I want to be the rap version of Richard Dawkins.
—Baba Brinkman lyric
What’s a fan of evolution to do this week when confronted with so many events celebrating Darwin’s 200th birthday? On Monday, for example, one could have been in London for a debate, hosted by our friendly rival Nature, on whether humans are still evolving. What about a London reading of Darwin-related poems by one of his relatives? It would fit with the art theme of this month’s Origins essay, but it wasn’t quite compelling enough, especially when an even more provocative event was taking place here in Cambridge, where Darwin studied. Welcome to the “Devil in Dover and the Rap Guide to Evolution,” a traveling road show sponsored by the British Council and organized by microbiologist Mark Pallen, the author of The Rough Guide to Evolution (and its related blog).
The rain and sleet, and lack of publicity, meant that only a few dozen people filled the cavernous Cambridge University lecture hall. The opening act featured American journalist Lauri Lebo, who covered the 2005 trial in Dover, Pennsylvania, in which parents sued to prevent the school board from forcing the teaching of intelligent design in science classes. Lebo has written a book about the trial, The Devil in Dover, and she and plaintiff Cyndi Sneath discussed how the case ignited a civil war within the small town, with some of the parents even being called atheists by neighbors despite being regular churchgoers. Perhaps Lebo’s most powerful reminiscences concerned how she tried throughout the trial to convince her father, a religious fundamentalist, that the school board was acting dishonorably.

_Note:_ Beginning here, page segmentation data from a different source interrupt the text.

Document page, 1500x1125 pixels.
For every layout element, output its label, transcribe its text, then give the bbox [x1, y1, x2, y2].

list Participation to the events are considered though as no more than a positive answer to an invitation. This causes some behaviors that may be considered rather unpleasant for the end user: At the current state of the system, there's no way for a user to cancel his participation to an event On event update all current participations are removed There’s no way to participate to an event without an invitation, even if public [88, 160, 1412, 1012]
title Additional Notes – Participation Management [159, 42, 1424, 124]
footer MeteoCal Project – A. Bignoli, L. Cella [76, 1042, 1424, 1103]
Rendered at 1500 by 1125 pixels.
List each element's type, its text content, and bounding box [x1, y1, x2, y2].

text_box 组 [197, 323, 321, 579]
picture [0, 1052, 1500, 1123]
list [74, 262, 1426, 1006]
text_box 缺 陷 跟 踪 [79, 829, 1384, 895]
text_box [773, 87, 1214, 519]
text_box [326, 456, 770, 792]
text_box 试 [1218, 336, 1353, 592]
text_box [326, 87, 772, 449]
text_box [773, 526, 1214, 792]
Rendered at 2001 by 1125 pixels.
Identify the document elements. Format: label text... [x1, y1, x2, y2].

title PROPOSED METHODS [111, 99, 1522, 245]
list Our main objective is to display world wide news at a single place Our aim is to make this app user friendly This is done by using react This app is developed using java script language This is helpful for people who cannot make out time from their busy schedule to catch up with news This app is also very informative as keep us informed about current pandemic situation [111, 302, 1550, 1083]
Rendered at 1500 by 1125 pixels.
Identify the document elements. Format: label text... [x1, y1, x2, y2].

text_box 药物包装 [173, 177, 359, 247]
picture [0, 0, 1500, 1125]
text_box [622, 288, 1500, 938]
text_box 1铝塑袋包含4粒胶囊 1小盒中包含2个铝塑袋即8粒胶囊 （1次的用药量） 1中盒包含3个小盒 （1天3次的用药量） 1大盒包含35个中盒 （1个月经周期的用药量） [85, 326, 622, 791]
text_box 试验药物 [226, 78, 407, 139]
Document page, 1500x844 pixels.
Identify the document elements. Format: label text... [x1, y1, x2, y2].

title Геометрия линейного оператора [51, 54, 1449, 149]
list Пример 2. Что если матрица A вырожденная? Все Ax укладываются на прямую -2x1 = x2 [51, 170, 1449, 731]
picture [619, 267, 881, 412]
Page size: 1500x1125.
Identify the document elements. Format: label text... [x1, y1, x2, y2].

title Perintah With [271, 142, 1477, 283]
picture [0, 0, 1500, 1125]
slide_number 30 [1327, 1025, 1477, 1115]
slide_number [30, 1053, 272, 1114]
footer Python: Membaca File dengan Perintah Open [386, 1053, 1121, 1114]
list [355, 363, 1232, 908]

No one had started clapping rhythmically yet, but it was still time to bring on the headline act: Baba Brinkman, a former English literature student and Canadian hip-hop artist whose major claim to fame is his rap take on The Canterbury Tales—hence the boast on his MySpace page that he’s the Geoffrey Chaucer of hip-hop. Lebo herself was anxious to hear the so-called lit-hop artist, noting, “Anyone who can work Australopithecus afarensis into a rap impresses me.”